Cheryl Asa, Ph.D., associate scientist and former director of research at Saint Louis Zoo

“The success rate of using frozen semen to artificially inseminate female wolves will determine whether it is a viable option for breeding recommendations for the species,” said Cheryl Asa, Ph.D., associate scientist and former director of research at Saint Louis Zoo. “If the percentage rate is high, it could be very beneficial to the program’s future.”

 

Mating for Life
Since Mexican wolves mate for life, conducting the artificial insemination procedure at Brookfield Zoo allows Zana to stay with her mate, Flint, and the rest of the pack, while improving the genetic diversity of the overall population. Because Zana and Flint are socially bonded, the percentage is extremely high of him accepting a litter of puppies that he did not sire. This is the case with two wild-born puppies that were cross-fostered into Zana and Flint’s litter born in 2017. The pair also produced litters in 2015 and 2016.
 
The semen collected from the seven male wolves—Mateo, Jeff, David, Temp, Flint, Rio and Azul—was done over the course of two days. Their semen may be used for future artificial inseminations on wolves in the wild and/or in professional care.


 
Mexican wolves were nearly extirpated in the 1970s leaving fewer than 10 individuals in the wild population. “The possibility of being able to use semen from a now deceased animal creates an incredible opportunity to improve the species’ genetic diversity. The existence of the Mexican wolf—an apex predator—is vital for maintaining a healthy ecosystem in the southwest United States,” added Daniels.

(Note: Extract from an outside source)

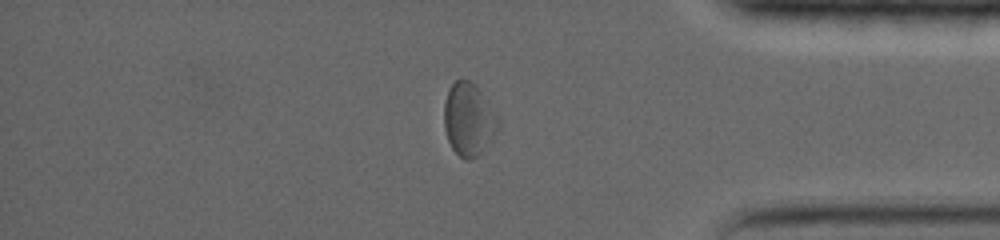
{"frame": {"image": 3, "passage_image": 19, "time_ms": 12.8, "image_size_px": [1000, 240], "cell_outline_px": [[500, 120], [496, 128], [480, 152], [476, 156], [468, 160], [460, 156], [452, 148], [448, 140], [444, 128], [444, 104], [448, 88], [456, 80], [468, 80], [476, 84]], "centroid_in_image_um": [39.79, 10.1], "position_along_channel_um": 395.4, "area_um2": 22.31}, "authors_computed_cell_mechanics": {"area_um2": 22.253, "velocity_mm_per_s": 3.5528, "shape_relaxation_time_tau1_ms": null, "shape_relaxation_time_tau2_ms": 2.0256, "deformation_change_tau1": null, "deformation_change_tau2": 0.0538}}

Mexican Wolf Recovery Program
CZS, which manages Brookfield Zoo, has been a partner in the USFWS’s Mexican Wolf Recovery Program since 2003, and has contributed by collaborating on two cross-fosterings of puppies born at the zoo as well as the release of one of its adult females to the wild, who subsequently had a litter of pups.

“We’re pleased that the Mexican Wolf Species Survival Plan is engaging in this important research. Brookfield Zoo’s effort will help us in developing similar techniques to improve the gene diversity of the wild population, which is important to Mexican wolf recovery,” said Sherry Barrett, coordinator of the Mexican Wolf Recovery Program for the USFWS.

Mexican wolves are the rarest subspecies of gray wolves in North America. Approximately 4,000 wolves once lived in their historical range, which included central and northern Mexico and the southwestern United States. In 1976, the USFWS added the species to the Endangered Species List. As of August 2017, the population of the species in professional care is 281 individuals in 55 institutions. There are currently a minimum of 113 Mexican wolves living in the wild in the U.S. and approximately 31 in Mexico.